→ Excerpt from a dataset
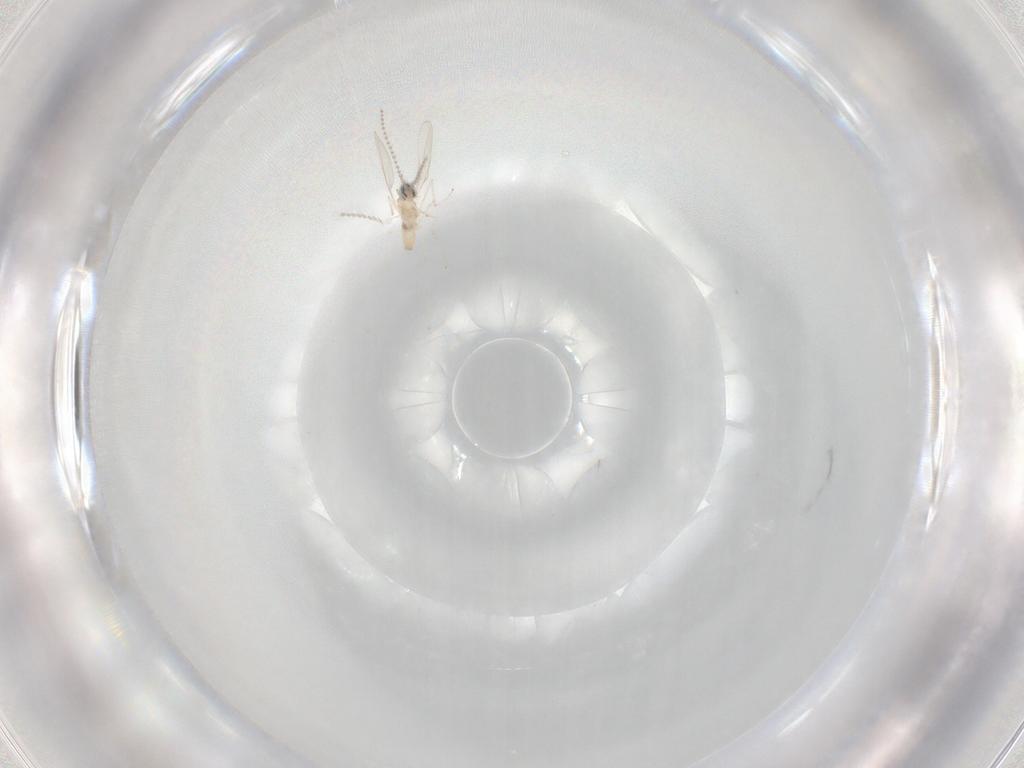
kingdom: Animalia
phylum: Arthropoda
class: Insecta
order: Diptera
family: Cecidomyiidae
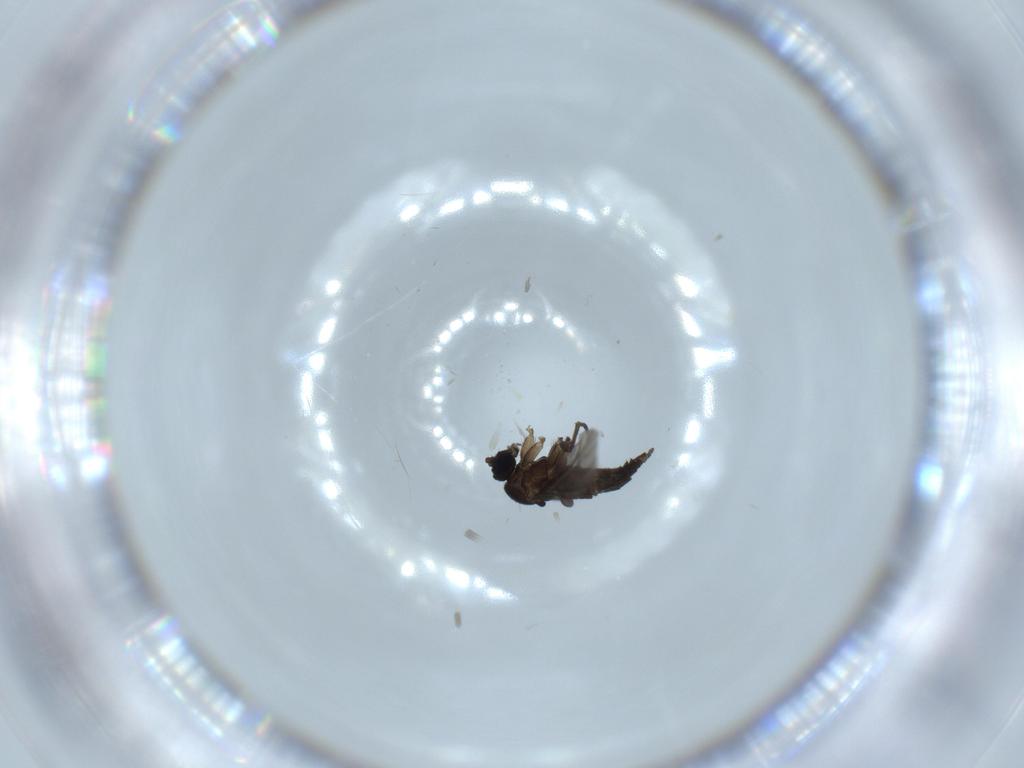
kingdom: Animalia
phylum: Arthropoda
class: Insecta
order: Diptera
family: Sciaridae
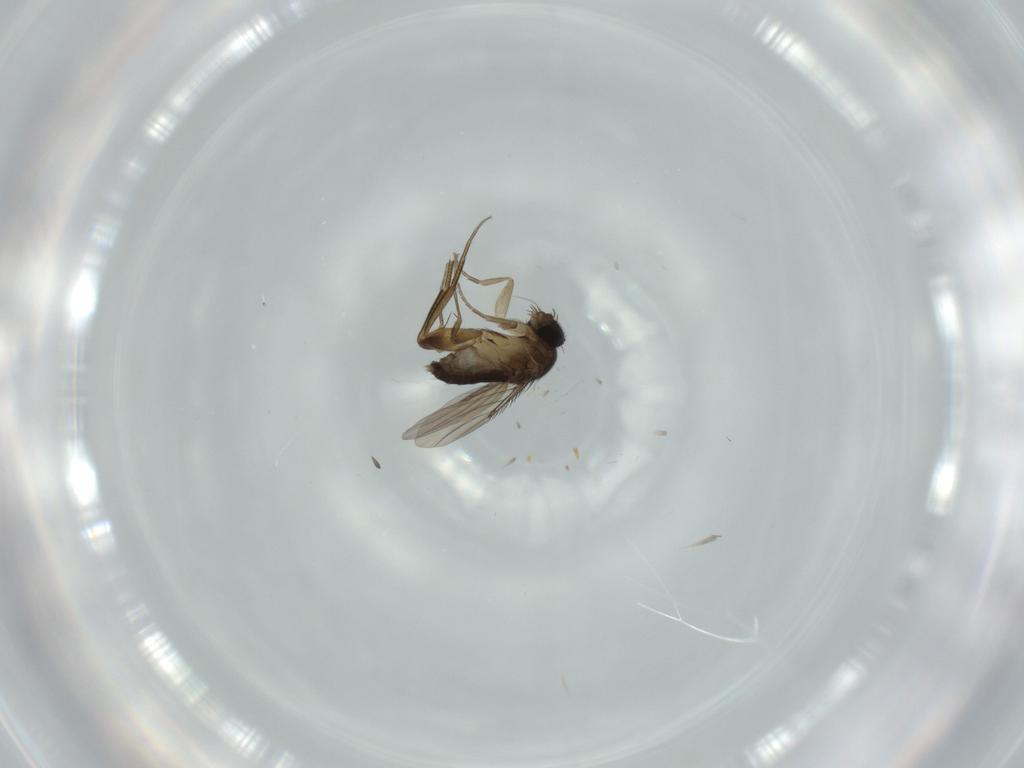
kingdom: Animalia
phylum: Arthropoda
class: Insecta
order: Diptera
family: Phoridae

→ Exercise details
Rewrite all the lines above, putting "division" in place of every "phylum" and changing nothing else. Leave the pictures out.

→ Written response
kingdom: Animalia
division: Arthropoda
class: Insecta
order: Diptera
family: Cecidomyiidae
kingdom: Animalia
division: Arthropoda
class: Insecta
order: Diptera
family: Sciaridae
kingdom: Animalia
division: Arthropoda
class: Insecta
order: Diptera
family: Phoridae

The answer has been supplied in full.